Problem statement
Transcribe only the lines of the listing below from the one holding "交NDA，同步推进中美全球III期试验；AP306为全球唯一临" through the one holding "地已建成，具备商业化量产条件。", inclusive, without any change.

Given data
╔══

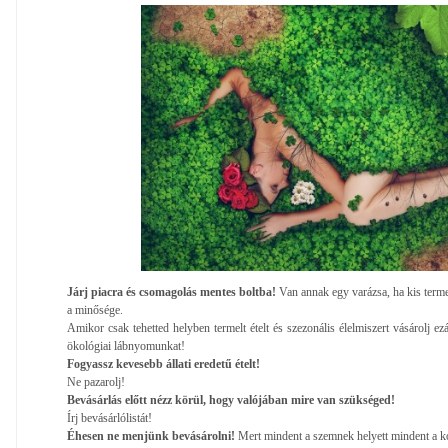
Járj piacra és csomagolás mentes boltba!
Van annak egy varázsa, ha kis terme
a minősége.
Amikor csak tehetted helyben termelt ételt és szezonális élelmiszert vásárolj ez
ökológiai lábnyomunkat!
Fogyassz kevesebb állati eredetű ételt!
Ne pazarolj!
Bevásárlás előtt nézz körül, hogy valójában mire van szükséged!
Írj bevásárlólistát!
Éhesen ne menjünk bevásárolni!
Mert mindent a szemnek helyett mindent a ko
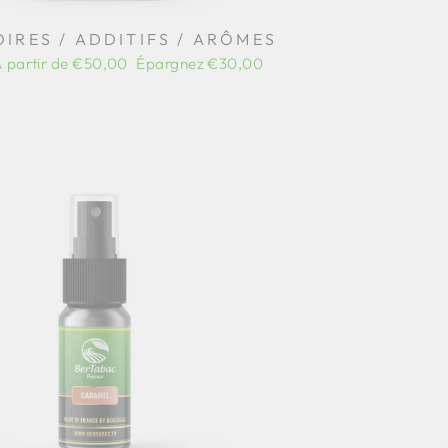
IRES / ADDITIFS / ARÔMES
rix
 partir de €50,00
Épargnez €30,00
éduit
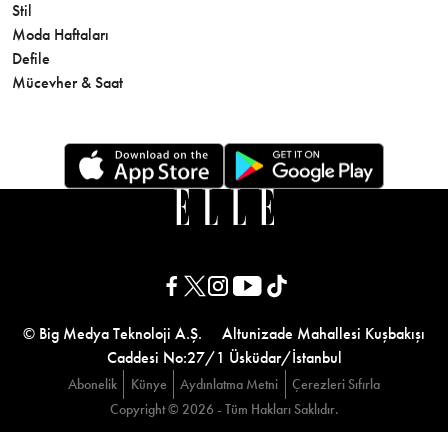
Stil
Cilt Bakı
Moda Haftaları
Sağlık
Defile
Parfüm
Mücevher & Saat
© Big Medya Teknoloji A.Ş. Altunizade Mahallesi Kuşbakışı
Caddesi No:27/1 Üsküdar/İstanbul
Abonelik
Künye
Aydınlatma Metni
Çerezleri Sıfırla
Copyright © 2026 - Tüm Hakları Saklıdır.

╚══
╔══

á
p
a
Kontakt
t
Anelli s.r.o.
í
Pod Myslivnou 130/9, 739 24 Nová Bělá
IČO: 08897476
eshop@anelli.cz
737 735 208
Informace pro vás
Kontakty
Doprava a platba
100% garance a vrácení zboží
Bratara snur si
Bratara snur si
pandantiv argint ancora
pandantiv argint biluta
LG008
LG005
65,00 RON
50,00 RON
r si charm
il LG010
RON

╚══
╔══

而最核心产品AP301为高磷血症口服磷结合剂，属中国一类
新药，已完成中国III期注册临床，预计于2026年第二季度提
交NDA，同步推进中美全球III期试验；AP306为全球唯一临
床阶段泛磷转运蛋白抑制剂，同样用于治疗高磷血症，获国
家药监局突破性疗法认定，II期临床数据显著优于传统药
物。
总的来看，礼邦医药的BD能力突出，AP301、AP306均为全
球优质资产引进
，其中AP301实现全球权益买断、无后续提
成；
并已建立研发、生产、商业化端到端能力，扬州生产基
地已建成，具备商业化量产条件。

╚══

Problem solution
交NDA，同步推进中美全球III期试验；AP306为全球唯一临
床阶段泛磷转运蛋白抑制剂，同样用于治疗高磷血症，获国
家药监局突破性疗法认定，II期临床数据显著优于传统药
物。
总的来看，礼邦医药的BD能力突出，AP301、AP306均为全
球优质资产引进
，其中AP301实现全球权益买断、无后续提
成；
并已建立研发、生产、商业化端到端能力，扬州生产基
地已建成，具备商业化量产条件。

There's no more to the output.